İstihbarat savaşları

9/3/2013

-Savaşlar istihbarat örgütlerinde de vardır. Almanya istihbarat başkanı Almanya’nın yenileceğini anlayınca Amerikalılar tarafında yer aldı. Onların istihbaratı oldu.

-Çünkü Almanları savaşa sermaye sokmuştur. İstihbaratı o kurmuştur. İstihbaratın Sovyetlerin eline verilmesini istememiştir.

 

-Hitler böyle düşündüğünde bile istihbarat başkanını astırır. Yerine gelen de onun dediğini gizlice yapar. Amerika’ya nakleder. Almanya da başka örgüt kurar.

-Şimdi PKK’yı da aynı şekilde tasfiye ediyor. Onu başka yerde kullanacak burada başkasını kuracak.

 

-Başka devletin hizmetine giren istihbarat örgütü içinde etkileyici gerçek milli istihbarat kurmuşlardı. Kurallarla.

- İçi içe kurulan istihbarat ile ülke bölünebilir, gerileri iç savaş olur.

 

- Almanya bunu yapmıştır.

- Sonuç ne olmuştur? İstihbarat değil, gerçek milli birlik Almanya’yı kurtarmıştır.

 

- Söylediklerim belgelere değil makul düşüncelere dayanır.
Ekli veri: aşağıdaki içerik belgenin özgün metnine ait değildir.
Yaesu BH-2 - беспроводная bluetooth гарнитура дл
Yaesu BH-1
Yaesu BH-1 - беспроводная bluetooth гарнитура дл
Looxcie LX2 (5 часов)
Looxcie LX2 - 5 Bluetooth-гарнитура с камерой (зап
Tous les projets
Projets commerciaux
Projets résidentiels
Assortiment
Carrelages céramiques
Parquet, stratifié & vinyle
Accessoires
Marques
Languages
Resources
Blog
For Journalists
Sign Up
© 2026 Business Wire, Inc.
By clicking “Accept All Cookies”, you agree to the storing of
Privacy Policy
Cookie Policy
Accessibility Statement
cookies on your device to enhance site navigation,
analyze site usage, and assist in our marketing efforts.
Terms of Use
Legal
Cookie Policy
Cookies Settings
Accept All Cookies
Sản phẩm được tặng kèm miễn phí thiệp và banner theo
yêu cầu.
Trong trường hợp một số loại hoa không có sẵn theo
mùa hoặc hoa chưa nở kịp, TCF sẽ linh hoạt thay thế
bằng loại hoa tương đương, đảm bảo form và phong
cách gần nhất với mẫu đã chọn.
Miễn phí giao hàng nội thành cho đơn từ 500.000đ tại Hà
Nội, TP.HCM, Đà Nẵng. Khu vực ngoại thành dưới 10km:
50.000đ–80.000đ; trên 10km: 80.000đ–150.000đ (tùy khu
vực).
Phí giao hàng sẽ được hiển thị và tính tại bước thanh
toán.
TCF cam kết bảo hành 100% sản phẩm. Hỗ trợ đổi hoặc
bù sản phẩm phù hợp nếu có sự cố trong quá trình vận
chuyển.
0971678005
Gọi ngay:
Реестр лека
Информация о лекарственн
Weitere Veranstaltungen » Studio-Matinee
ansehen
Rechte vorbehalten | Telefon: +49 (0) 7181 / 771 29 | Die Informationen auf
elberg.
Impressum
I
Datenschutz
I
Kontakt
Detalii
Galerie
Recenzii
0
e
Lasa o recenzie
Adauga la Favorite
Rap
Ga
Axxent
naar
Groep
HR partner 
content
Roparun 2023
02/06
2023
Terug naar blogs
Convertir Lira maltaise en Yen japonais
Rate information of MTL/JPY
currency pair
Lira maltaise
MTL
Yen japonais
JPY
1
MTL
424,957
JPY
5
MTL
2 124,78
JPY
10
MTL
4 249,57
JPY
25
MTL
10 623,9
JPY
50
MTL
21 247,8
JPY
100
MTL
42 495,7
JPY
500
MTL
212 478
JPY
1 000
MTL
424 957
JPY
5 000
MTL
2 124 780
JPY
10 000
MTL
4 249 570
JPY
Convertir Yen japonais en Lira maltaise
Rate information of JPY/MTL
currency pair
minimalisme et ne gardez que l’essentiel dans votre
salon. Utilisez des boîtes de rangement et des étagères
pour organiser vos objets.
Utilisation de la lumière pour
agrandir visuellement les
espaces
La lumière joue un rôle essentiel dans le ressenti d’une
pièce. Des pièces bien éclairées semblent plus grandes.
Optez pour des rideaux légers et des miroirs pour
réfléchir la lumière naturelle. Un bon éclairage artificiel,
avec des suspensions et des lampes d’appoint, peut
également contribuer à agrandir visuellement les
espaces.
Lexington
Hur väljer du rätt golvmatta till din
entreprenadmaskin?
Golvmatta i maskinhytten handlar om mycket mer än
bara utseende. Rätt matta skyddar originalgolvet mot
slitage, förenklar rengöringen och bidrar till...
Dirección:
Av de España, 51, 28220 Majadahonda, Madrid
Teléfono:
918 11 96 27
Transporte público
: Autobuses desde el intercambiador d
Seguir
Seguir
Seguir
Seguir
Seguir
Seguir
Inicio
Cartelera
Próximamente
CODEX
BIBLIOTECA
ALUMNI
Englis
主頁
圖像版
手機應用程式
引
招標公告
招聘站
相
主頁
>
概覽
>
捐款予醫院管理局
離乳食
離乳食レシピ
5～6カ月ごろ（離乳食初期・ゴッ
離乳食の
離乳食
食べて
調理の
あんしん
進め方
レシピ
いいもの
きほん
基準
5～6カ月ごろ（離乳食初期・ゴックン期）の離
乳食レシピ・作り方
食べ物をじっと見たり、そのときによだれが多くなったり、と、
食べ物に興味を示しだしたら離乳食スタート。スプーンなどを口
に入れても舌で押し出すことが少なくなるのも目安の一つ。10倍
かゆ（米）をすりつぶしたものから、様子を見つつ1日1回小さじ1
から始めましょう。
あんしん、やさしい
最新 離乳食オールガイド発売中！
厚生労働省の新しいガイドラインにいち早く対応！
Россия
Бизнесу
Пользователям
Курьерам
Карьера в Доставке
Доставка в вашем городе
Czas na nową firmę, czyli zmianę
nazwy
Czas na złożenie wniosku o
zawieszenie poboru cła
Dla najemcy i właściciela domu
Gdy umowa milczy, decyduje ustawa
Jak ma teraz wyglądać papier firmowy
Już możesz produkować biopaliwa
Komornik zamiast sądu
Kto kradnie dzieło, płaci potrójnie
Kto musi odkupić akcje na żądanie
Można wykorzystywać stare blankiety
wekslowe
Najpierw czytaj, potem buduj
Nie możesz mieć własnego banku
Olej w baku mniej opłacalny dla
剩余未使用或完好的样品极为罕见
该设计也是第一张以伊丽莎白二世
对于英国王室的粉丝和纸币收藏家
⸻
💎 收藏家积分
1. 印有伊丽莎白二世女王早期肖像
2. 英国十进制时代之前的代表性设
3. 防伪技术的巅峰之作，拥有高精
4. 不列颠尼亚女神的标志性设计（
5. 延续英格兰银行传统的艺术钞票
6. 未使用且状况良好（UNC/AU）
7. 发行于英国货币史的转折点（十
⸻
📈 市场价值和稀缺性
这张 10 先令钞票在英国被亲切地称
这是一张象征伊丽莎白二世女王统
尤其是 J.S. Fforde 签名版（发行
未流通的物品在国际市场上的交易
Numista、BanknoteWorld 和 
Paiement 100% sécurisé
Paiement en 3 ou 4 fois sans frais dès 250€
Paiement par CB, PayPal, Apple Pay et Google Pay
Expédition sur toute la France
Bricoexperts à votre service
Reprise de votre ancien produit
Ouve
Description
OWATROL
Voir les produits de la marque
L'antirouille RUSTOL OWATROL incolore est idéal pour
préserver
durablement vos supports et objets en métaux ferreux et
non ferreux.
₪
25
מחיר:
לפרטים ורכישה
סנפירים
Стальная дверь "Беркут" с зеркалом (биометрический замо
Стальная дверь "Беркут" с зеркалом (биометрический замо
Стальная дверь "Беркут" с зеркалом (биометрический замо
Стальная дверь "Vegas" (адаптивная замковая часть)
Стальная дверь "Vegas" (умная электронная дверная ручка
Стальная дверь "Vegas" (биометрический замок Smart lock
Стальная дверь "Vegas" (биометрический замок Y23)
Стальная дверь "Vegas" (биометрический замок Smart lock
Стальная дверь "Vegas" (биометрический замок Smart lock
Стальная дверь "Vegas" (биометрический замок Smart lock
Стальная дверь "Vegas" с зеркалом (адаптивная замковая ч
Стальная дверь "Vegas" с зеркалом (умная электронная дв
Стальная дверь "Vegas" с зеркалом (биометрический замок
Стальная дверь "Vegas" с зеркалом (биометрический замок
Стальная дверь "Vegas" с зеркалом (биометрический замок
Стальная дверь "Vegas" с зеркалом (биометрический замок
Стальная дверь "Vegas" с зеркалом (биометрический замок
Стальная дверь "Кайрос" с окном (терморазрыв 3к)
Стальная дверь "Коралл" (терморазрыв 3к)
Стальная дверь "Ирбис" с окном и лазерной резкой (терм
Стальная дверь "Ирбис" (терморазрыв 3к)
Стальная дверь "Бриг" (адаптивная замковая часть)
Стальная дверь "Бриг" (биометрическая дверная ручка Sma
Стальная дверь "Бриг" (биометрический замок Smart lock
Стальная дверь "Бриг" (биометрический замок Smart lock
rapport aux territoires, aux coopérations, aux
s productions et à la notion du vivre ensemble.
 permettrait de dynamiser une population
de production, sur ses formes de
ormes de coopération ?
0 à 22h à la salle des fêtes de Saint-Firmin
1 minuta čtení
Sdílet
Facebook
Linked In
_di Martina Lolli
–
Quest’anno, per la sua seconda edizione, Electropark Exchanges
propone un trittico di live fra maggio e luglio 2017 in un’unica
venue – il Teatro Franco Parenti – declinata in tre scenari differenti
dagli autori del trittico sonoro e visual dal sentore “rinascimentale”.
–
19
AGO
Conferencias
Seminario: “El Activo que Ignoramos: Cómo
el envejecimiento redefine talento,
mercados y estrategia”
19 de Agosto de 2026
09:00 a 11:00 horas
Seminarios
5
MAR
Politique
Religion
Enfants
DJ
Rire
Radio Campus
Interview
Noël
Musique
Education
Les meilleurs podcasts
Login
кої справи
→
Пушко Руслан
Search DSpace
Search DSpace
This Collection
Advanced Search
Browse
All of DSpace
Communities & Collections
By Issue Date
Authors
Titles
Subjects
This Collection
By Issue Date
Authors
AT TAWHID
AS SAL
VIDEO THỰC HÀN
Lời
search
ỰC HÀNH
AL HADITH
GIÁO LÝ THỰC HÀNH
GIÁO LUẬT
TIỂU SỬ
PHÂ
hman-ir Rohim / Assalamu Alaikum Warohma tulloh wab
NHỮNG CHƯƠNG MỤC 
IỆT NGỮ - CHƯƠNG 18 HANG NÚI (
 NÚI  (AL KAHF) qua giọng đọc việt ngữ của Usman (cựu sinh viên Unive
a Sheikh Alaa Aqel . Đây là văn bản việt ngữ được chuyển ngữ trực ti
- Makul düşüncelere gerek vardır. Olay olduğu zaman onu onlarla açıklarsın.

 

- Başka ülkede istihbarat örgütü oluştururken yararlı bir iş yaparlar. İdeolojik işler yaptırmazlar.

-Her çeşit örgüt kurar gerekeni gerektiği zaman kullanırlar. Onları başka istikametlere yönlendirirler.

 

- Yabancıların istihbaratı milli değerleri kötüler ve milli istihbaratı da ona inandırır.

- Bunlar çok açık iken her gün böyle oynamaktadırlar. Hayatı boyunca çektirmediklerini bırakmayanlar cenazesine katıldılar. Şimdi ona sahip çıkıp işlerini o yolla yapmak istemektedirler.

 

Tamamı için http://haber.stargazete.com/yazar/istihbarat-savaslari/yazi-734274

 

NOT: Yazıda yer alan italik ifadeler Süleyman Karagülle’ye aittir.

 

Yorum:  

İstihbarat

Sermayenin karşılıksız para ile her yerde istihbarat teşkilatı vardır. Her toplulukta hazır olurlar. Ben onları tanırım, asla cephe almam. Onların konuşmasından anlarım, onlarla tartışmaya girişirim. Söyledikleri cümleleri kubbe yaparım. Deşifre olunca onu alır başkasını gönderirler. Ama konuşmama talimatı verirler. Böylece zararsız hale getirirler.

 

Onlar beklerler sen düşeceğin zaman hemen karşı tarafa geçerler. Bunun içinde arada bir kendime hasım üretirim, savaşta mağlup olurum. Onlar deşifre olurlar. Sonra tekrar yerine gelince onlar da şaşırırlar.

 

Allah insanın yaratmış iki takım kurmuş. Kendi takımı ile şeytanın takımıyla devamlı çatışma içinde olacağız. Onları yok edemeyiz. Biz şeriata göre davrandığımızda biz bir şey yapmazlar. Münafıklara münafıklıklarını söylemiyor onlarla savaşa girişmiyoruz Onları tanıyoruz. Sermayenin ne yapmak istediğini onların davranışı ile beliyoruz.

 

Bugün bir toplantıda idik. Ben bugünkü uygarlığın, zina, faiz, rüşvet ve teröre dayandığını, Allah varsa mutlaka yenileceğini, bu işi de Kuran’ın yapacağını, bunun için matematiği Kuran Arapçasını, fıkhı ve muhasebeyi öğreneceğini söyledim.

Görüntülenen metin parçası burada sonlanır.